During the summer, the students work 25 hours a week, and the vegetables are sold at a stand adjacent to the garden.
“They get a lot of good experience because most of them have never worked on a farm before,” Pollard said.
The Summer Farm Stand is open from noon until 6 p.m. each Friday in June and July.
This week’s offerings include squash, zucchini, a variety of greens, radishes, peppers, green beans, fresh eggs, herbs, heirloom tomatoes and more.

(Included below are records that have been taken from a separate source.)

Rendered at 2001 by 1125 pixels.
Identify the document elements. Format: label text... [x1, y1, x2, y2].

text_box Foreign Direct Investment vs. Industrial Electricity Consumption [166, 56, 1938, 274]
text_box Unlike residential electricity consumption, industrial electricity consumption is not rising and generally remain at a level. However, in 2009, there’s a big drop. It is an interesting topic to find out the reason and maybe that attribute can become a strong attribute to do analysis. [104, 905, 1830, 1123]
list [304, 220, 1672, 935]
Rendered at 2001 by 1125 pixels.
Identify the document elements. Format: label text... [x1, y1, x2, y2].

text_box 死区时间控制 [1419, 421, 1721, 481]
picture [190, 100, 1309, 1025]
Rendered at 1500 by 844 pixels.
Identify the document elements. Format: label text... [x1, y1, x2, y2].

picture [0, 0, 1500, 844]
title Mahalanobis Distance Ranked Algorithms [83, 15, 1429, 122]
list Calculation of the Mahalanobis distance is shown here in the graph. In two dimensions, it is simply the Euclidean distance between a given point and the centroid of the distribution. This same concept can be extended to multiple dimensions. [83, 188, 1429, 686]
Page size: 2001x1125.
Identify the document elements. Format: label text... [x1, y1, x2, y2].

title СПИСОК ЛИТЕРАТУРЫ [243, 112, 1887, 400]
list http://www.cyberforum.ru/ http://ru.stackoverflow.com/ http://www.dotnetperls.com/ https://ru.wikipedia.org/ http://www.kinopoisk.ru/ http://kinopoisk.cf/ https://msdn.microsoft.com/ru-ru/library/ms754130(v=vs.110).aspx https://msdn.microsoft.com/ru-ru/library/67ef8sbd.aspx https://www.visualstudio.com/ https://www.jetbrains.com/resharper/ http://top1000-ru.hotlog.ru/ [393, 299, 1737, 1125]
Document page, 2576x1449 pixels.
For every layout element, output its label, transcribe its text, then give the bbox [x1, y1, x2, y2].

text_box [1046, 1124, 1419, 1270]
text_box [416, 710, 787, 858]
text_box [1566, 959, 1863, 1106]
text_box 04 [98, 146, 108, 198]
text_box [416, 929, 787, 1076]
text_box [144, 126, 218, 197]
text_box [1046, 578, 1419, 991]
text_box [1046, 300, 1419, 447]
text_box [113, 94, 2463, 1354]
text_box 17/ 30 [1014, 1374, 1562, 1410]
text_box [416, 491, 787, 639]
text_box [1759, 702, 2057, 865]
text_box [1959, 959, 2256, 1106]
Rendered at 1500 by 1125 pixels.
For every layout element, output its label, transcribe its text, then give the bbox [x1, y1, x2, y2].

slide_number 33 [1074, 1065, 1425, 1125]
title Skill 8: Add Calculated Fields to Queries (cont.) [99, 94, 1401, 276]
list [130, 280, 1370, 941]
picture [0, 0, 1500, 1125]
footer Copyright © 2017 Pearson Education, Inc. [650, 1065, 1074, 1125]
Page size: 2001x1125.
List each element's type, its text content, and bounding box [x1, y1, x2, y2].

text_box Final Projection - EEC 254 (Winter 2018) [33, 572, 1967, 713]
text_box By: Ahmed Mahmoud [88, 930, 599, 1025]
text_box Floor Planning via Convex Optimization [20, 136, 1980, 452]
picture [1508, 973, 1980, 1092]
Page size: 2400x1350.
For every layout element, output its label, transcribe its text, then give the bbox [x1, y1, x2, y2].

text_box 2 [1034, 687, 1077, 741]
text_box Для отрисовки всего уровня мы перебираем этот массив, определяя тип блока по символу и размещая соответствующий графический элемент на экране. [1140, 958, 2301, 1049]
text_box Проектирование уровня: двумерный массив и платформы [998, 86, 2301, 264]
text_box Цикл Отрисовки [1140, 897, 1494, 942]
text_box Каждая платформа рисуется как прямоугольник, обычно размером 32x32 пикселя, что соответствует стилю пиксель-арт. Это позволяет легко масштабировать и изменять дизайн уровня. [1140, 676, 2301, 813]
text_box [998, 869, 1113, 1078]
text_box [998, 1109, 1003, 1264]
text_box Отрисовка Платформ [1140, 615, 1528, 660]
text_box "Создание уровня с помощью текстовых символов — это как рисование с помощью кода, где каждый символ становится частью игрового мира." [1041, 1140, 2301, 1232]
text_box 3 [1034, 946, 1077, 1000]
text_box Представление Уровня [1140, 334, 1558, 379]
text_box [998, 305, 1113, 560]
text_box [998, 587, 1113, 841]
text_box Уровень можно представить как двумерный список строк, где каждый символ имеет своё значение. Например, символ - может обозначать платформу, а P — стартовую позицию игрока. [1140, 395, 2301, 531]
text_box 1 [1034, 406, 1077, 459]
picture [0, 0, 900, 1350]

All of the produce is organic.
In addition to familiar produce, the Summer Farm Stand at times also offers lesser-known varieties such as flying saucer squash and burgundy okra.
Pollard said the students gain experience and confidence dealing with the public as they offer information about the vegetables and tips on how to prepare them.
ISS veggies used to be hauled to the Pepper Place market in Birmingham, but Pollard said he decided several years ago to try selling from the campus’ outdoor classroom, which is a 150-year-old Amish barn that was transported from Pennsylvania.
Customers include local residents and alumni.
“We have a pretty faithful clientele,” Pollard said and added that the heirloom tomatoes are the favorites.
Fresh eggs are a new addition this year, and Pollard hopes to have honey available next summer.
Proceeds from the stand are used to pay the students’ salaries, and go back into the program.
“It’s more of a teaching tool for the school,” Pollard said.